▸ **Task requirements**: Among the entries, which lines carry the string "pixels"? Copy every one.

Records for this exercise section start

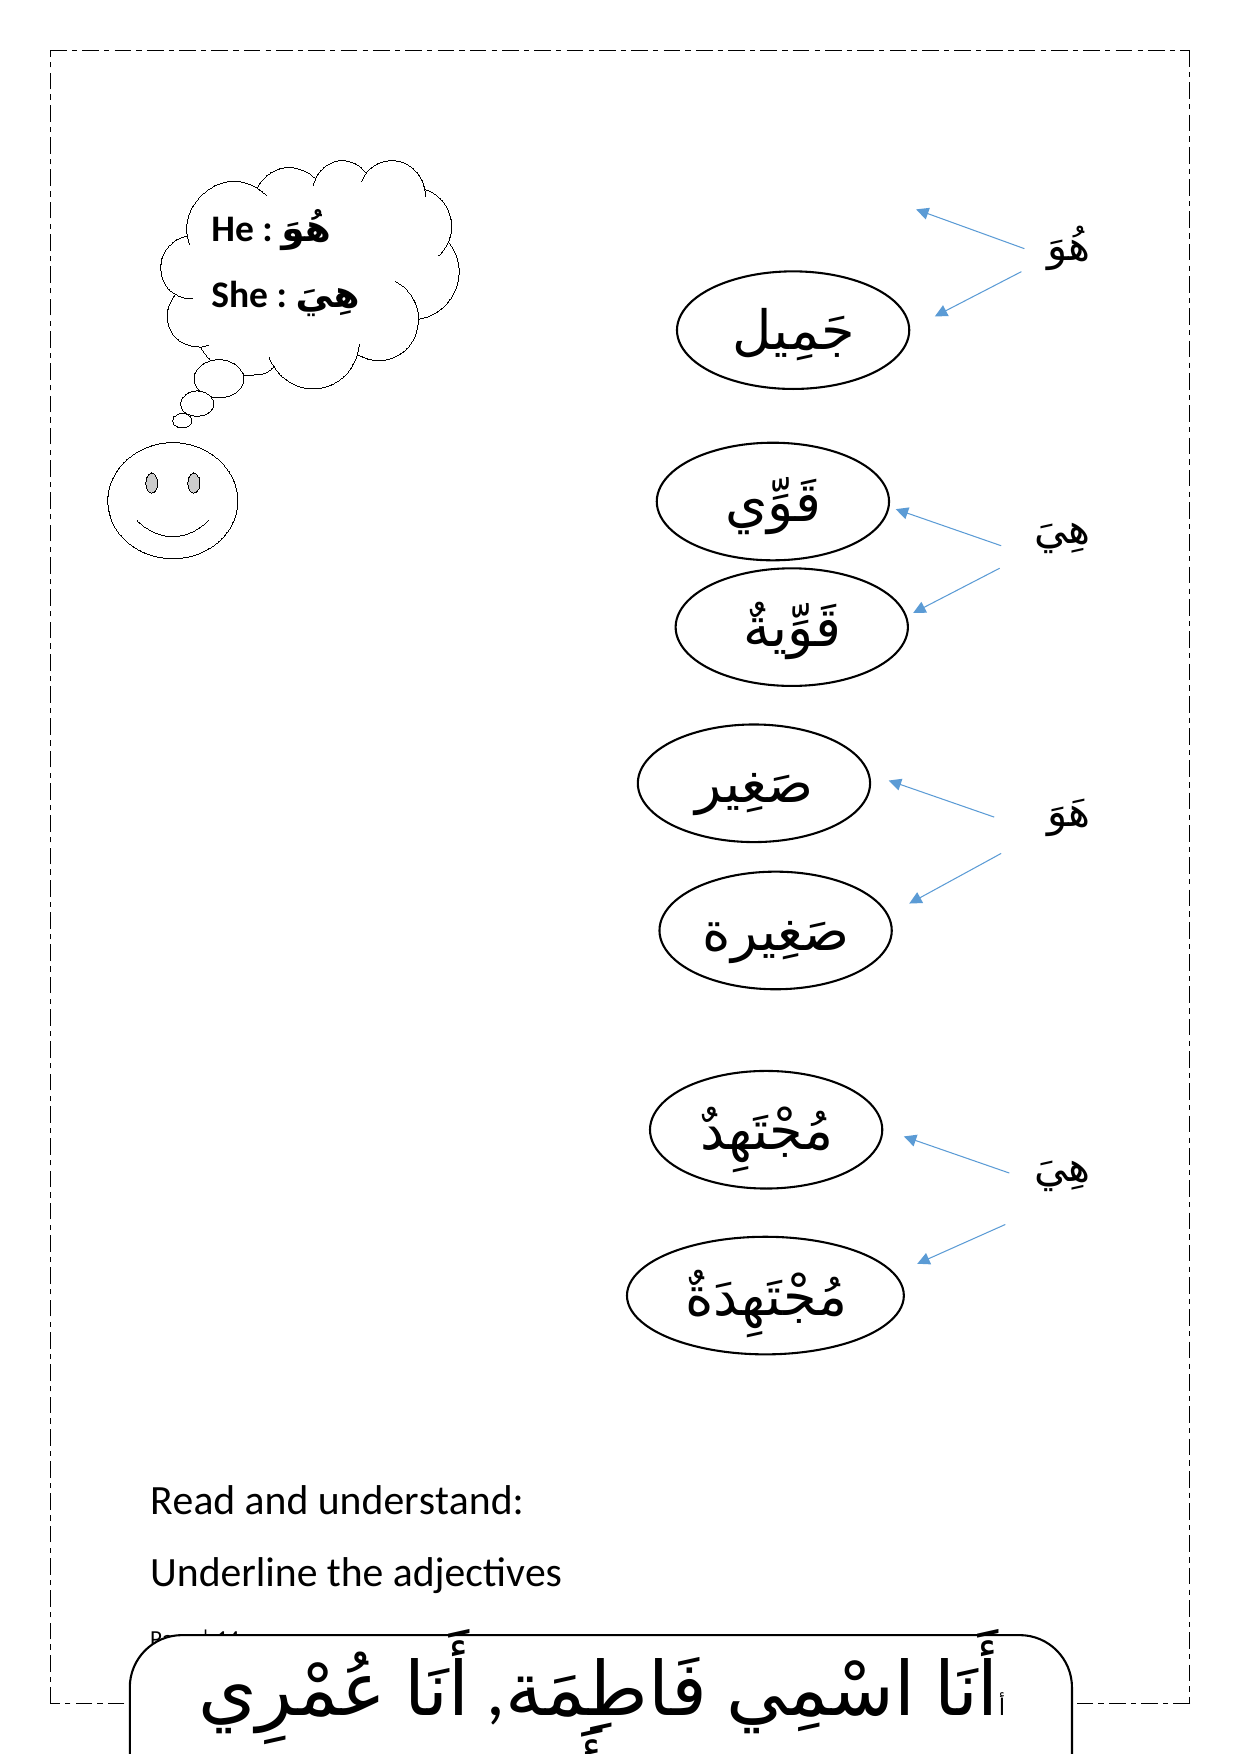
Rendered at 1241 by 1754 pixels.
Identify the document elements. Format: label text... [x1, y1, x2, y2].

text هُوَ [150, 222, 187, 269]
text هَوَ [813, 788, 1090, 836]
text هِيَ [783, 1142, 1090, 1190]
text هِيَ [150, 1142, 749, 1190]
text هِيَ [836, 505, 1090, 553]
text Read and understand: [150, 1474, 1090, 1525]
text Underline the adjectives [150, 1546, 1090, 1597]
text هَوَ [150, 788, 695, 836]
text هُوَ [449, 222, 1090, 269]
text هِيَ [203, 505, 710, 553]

Records for this exercise section end
Records for this exercise section start

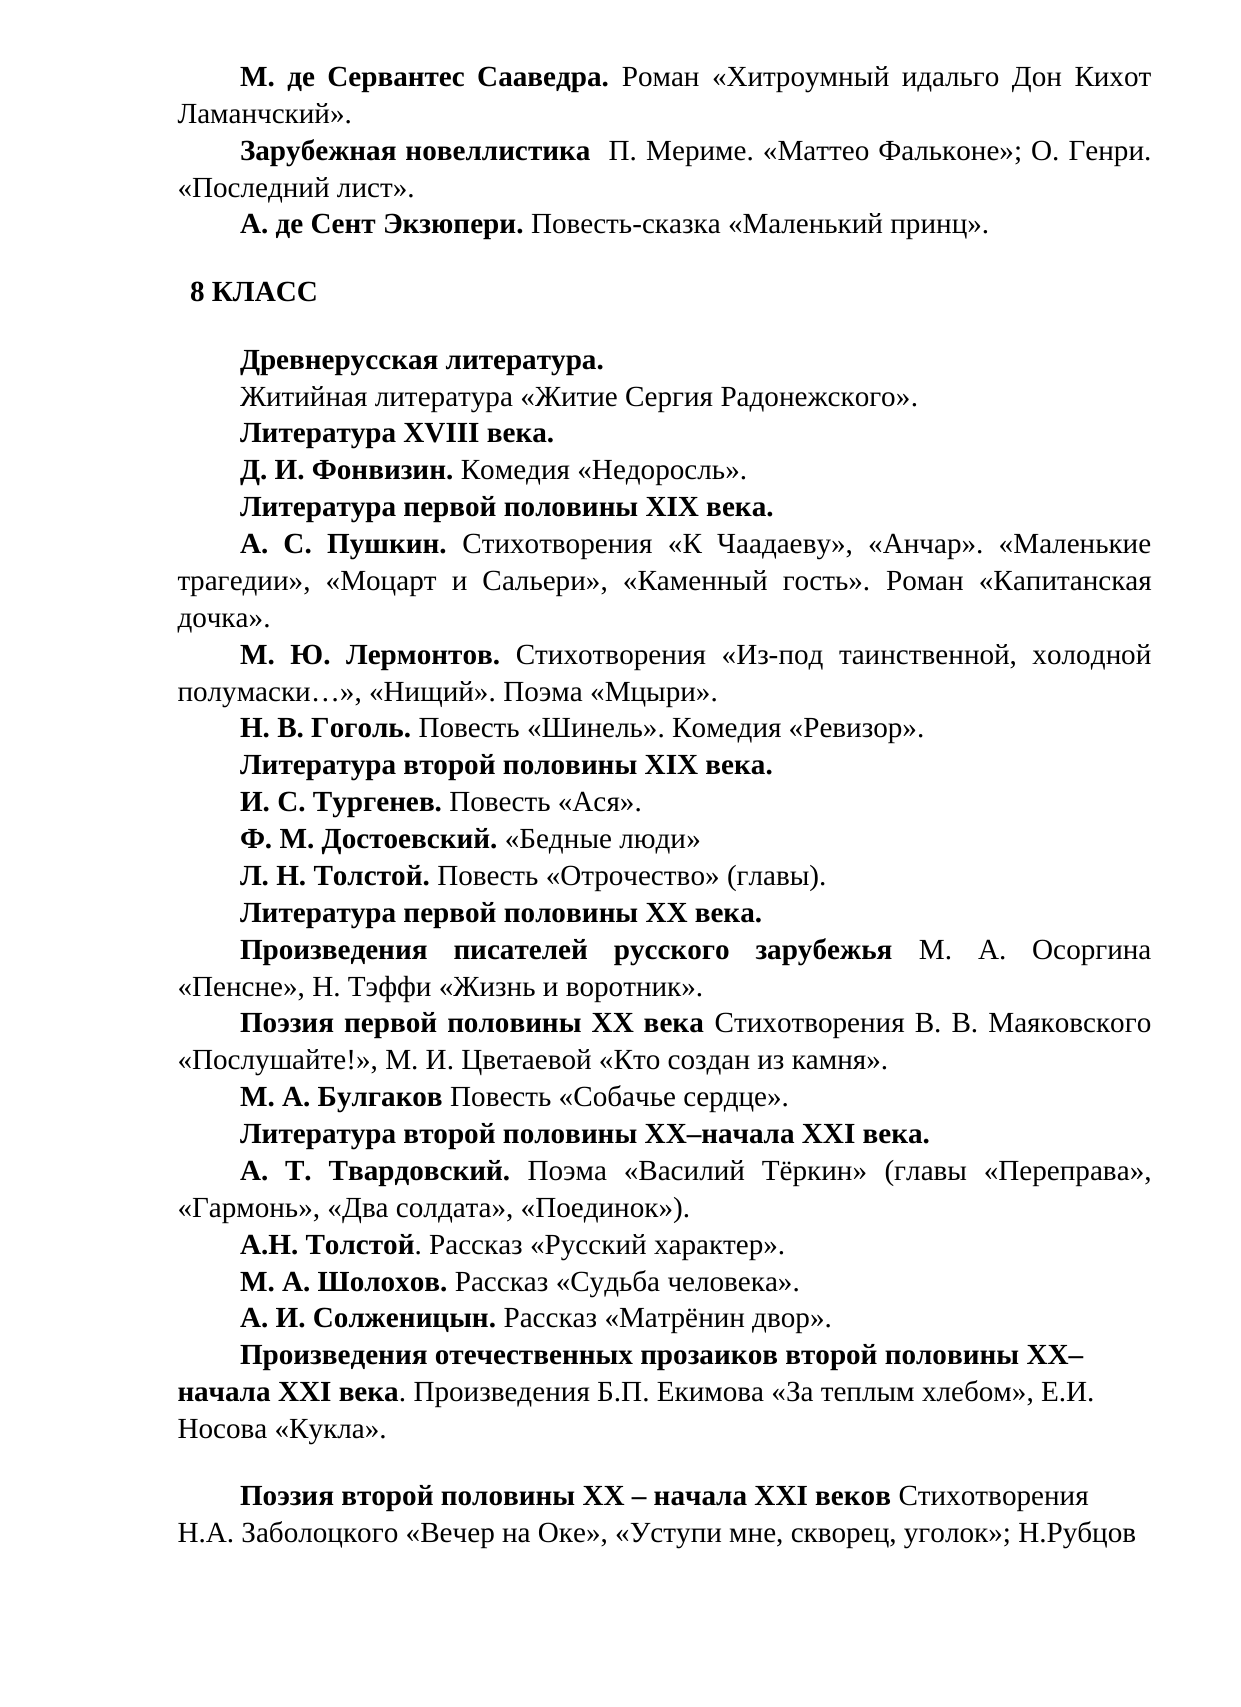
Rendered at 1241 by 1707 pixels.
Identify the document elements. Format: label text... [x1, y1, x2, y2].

Records for this exercise section end

▸ **Answer area**:
Rendered at 1241 by 1754 pixels.
Rendered at 1241 by 1707 pixels.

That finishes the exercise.